#### About this exercise:
Return, character for character, the lines that begin with the one containing "Rounding: 1 decimal" and end with the one containing "0.007887, -0.212535, 0.672995]]", including both of those lines.

**** Stored data

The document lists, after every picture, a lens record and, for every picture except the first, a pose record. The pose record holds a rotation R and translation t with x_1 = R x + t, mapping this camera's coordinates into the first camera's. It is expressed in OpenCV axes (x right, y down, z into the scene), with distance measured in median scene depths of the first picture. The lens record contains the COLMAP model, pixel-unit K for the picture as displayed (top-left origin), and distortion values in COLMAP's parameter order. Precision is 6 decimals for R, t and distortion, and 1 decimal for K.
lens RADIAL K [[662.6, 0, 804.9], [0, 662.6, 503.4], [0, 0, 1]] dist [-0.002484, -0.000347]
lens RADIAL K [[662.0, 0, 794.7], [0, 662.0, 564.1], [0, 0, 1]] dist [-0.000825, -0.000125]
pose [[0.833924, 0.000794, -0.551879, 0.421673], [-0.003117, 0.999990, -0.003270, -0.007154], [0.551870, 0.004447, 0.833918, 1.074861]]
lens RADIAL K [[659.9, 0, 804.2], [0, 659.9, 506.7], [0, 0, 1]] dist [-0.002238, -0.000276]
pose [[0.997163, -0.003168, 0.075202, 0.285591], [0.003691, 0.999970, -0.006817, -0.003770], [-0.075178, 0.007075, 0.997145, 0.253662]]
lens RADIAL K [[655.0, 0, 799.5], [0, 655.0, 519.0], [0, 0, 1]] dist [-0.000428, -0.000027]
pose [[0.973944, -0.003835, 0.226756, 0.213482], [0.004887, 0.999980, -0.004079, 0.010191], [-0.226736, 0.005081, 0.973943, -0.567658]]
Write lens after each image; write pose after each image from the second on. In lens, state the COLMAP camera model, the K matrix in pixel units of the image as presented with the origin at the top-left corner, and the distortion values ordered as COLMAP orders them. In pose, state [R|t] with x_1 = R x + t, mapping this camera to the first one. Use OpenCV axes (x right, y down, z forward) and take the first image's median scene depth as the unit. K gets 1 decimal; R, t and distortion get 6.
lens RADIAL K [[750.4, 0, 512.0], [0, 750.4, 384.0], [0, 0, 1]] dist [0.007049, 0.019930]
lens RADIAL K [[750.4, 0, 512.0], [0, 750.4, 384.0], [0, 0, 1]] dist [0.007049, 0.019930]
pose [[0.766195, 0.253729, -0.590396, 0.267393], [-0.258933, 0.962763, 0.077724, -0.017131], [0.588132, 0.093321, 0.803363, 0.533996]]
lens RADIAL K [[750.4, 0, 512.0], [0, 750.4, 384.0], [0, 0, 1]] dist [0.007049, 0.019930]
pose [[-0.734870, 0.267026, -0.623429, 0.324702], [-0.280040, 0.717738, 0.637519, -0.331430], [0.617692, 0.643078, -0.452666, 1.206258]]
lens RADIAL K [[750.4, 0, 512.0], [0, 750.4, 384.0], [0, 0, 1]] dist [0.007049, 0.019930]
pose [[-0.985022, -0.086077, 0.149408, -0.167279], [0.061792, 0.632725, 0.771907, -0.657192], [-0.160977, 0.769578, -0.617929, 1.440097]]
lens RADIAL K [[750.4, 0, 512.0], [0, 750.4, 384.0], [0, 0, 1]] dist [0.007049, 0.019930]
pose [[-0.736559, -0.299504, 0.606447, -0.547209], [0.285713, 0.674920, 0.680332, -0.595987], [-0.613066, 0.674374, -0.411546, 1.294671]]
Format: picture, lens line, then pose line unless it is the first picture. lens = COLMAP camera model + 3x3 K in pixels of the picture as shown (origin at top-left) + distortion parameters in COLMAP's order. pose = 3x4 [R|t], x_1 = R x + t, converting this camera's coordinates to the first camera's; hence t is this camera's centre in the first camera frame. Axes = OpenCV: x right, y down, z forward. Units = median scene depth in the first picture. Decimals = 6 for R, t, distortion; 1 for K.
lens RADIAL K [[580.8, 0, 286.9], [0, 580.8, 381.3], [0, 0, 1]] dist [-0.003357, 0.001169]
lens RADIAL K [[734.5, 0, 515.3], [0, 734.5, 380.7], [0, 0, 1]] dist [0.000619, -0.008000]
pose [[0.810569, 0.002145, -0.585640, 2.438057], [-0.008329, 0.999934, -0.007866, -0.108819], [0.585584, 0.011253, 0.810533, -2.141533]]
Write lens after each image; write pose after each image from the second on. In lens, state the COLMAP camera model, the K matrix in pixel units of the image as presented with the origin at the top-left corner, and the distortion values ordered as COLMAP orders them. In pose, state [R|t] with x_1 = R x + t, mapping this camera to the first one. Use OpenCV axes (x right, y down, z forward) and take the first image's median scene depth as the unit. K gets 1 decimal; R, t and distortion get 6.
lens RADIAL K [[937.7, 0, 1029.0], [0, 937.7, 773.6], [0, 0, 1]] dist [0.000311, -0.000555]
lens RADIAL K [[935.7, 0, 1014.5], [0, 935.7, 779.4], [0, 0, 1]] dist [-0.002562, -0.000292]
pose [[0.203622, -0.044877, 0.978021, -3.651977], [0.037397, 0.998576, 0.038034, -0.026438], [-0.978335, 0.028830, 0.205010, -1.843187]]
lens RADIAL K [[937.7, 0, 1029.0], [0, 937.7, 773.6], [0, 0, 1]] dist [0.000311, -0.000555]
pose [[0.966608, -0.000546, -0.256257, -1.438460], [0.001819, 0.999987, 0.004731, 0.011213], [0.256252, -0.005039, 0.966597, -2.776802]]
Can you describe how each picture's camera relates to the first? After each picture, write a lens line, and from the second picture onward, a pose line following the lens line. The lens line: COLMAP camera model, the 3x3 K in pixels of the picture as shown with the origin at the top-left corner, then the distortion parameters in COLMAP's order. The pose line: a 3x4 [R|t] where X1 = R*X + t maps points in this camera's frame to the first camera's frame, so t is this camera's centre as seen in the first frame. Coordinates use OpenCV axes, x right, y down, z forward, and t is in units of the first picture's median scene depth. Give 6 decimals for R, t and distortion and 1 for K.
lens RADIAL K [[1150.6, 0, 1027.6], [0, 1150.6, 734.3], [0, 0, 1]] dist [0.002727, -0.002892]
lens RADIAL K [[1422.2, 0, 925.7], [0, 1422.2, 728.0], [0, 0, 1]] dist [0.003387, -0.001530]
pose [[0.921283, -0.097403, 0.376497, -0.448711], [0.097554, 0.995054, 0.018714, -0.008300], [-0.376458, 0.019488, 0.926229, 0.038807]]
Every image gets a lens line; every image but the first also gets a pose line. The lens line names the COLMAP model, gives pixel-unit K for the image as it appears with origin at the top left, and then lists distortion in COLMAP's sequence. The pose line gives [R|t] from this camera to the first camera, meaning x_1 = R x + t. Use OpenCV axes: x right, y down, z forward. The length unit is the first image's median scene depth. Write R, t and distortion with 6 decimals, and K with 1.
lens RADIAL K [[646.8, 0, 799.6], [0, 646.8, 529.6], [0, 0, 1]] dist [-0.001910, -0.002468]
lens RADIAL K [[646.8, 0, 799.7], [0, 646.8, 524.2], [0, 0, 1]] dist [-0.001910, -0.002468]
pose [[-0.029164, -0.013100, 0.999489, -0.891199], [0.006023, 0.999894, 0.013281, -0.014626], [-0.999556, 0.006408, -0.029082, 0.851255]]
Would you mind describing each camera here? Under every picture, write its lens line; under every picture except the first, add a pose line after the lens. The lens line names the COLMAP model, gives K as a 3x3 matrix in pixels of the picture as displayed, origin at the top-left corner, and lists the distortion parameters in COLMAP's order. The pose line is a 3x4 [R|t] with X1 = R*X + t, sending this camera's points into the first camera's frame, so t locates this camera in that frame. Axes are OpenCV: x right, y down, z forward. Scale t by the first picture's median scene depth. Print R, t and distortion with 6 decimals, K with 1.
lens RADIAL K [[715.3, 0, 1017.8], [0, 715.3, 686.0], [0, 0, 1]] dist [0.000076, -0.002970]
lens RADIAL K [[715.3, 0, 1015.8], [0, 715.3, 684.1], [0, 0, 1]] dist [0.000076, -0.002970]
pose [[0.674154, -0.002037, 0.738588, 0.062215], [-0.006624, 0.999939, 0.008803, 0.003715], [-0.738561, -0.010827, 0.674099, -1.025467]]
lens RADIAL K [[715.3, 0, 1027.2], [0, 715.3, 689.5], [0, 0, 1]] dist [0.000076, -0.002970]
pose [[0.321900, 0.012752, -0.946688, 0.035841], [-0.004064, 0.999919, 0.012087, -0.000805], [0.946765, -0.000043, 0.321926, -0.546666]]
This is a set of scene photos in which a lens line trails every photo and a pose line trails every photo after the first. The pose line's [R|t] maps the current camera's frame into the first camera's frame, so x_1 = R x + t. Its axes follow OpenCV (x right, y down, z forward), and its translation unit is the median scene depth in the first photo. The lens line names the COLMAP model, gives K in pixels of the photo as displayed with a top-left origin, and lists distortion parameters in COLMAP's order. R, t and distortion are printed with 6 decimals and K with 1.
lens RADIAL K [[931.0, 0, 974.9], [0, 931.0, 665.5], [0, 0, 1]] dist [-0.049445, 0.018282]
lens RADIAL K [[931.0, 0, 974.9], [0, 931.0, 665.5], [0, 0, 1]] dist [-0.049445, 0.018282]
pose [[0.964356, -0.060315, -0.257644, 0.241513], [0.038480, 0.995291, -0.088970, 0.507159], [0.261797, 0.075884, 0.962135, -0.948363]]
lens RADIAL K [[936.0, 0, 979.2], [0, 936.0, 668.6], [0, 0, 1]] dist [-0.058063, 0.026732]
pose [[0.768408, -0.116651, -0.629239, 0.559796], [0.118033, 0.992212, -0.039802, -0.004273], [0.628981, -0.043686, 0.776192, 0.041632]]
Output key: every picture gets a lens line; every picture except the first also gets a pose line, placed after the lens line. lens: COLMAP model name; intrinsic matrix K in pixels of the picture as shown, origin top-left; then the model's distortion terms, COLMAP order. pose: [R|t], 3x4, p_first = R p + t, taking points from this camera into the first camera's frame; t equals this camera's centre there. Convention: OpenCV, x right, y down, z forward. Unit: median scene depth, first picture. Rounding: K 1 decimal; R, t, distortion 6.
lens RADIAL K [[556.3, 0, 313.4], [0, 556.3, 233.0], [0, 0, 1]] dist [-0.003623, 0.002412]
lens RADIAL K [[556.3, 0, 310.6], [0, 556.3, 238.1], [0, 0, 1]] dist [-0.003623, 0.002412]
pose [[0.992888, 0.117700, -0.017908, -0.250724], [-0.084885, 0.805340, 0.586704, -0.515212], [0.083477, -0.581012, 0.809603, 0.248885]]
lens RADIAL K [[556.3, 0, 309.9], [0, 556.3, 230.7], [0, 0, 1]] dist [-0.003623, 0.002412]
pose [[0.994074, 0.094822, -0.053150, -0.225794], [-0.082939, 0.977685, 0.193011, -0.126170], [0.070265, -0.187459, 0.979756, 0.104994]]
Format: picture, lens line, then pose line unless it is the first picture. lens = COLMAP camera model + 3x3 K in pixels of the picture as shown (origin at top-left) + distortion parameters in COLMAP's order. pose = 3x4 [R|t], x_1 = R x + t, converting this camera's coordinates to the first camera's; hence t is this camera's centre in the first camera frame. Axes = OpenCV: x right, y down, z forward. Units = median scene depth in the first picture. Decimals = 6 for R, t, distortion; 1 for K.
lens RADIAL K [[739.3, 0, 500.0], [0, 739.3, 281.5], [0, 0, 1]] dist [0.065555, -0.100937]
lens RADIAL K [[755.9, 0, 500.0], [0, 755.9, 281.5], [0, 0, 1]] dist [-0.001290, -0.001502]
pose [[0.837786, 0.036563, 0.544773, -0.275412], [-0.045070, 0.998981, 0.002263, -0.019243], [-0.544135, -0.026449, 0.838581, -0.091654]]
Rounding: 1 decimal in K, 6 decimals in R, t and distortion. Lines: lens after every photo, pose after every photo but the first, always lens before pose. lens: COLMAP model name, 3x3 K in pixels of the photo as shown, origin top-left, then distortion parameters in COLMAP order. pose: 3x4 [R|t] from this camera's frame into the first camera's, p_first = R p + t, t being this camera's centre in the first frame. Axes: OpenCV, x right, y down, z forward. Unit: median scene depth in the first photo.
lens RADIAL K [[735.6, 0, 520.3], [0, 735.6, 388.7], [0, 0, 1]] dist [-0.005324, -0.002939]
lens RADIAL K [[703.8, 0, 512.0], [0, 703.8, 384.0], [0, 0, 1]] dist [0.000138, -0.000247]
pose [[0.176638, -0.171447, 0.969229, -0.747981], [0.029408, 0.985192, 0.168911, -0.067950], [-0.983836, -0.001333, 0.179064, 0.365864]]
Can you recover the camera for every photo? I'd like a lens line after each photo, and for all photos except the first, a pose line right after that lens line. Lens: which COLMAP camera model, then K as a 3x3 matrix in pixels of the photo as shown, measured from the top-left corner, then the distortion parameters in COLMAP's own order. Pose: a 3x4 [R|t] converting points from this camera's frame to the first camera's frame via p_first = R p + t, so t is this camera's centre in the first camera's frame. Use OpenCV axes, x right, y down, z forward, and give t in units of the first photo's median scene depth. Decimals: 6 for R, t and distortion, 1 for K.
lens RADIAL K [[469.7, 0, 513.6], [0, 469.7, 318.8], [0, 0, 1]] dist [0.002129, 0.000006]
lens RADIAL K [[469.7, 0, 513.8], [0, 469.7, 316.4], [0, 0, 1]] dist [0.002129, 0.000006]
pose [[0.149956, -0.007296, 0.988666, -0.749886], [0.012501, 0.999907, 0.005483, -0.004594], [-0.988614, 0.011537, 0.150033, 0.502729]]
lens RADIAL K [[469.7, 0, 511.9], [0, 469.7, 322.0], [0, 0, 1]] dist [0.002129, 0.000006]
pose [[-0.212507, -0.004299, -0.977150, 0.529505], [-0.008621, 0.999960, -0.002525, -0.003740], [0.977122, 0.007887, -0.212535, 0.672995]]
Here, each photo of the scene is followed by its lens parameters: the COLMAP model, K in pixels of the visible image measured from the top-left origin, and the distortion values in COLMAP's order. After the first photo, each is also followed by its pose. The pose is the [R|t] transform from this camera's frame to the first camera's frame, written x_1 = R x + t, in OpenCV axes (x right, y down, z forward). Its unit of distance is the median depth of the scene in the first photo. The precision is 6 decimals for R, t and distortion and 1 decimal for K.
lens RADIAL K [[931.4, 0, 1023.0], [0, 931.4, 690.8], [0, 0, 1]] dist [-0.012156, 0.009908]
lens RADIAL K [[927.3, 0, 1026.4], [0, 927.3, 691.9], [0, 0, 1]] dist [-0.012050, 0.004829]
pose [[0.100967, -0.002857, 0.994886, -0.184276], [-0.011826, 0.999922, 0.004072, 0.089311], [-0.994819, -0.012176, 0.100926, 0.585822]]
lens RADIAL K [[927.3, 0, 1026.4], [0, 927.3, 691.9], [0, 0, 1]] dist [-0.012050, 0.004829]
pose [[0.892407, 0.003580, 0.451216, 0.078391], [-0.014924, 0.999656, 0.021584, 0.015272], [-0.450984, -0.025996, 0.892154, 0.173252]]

********

#### Written answer:
Rounding: 1 decimal in K, 6 decimals in R, t and distortion. Lines: lens after every photo, pose after every photo but the first, always lens before pose. lens: COLMAP model name, 3x3 K in pixels of the photo as shown, origin top-left, then distortion parameters in COLMAP order. pose: 3x4 [R|t] from this camera's frame into the first camera's, p_first = R p + t, t being this camera's centre in the first frame. Axes: OpenCV, x right, y down, z forward. Unit: median scene depth in the first photo.
lens RADIAL K [[735.6, 0, 520.3], [0, 735.6, 388.7], [0, 0, 1]] dist [-0.005324, -0.002939]
lens RADIAL K [[703.8, 0, 512.0], [0, 703.8, 384.0], [0, 0, 1]] dist [0.000138, -0.000247]
pose [[0.176638, -0.171447, 0.969229, -0.747981], [0.029408, 0.985192, 0.168911, -0.067950], [-0.983836, -0.001333, 0.179064, 0.365864]]
Can you recover the camera for every photo? I'd like a lens line after each photo, and for all photos except the first, a pose line right after that lens line. Lens: which COLMAP camera model, then K as a 3x3 matrix in pixels of the photo as shown, measured from the top-left corner, then the distortion parameters in COLMAP's own order. Pose: a 3x4 [R|t] converting points from this camera's frame to the first camera's frame via p_first = R p + t, so t is this camera's centre in the first camera's frame. Use OpenCV axes, x right, y down, z forward, and give t in units of the first photo's median scene depth. Decimals: 6 for R, t and distortion, 1 for K.
lens RADIAL K [[469.7, 0, 513.6], [0, 469.7, 318.8], [0, 0, 1]] dist [0.002129, 0.000006]
lens RADIAL K [[469.7, 0, 513.8], [0, 469.7, 316.4], [0, 0, 1]] dist [0.002129, 0.000006]
pose [[0.149956, -0.007296, 0.988666, -0.749886], [0.012501, 0.999907, 0.005483, -0.004594], [-0.988614, 0.011537, 0.150033, 0.502729]]
lens RADIAL K [[469.7, 0, 511.9], [0, 469.7, 322.0], [0, 0, 1]] dist [0.002129, 0.000006]
pose [[-0.212507, -0.004299, -0.977150, 0.529505], [-0.008621, 0.999960, -0.002525, -0.003740], [0.977122, 0.007887, -0.212535, 0.672995]]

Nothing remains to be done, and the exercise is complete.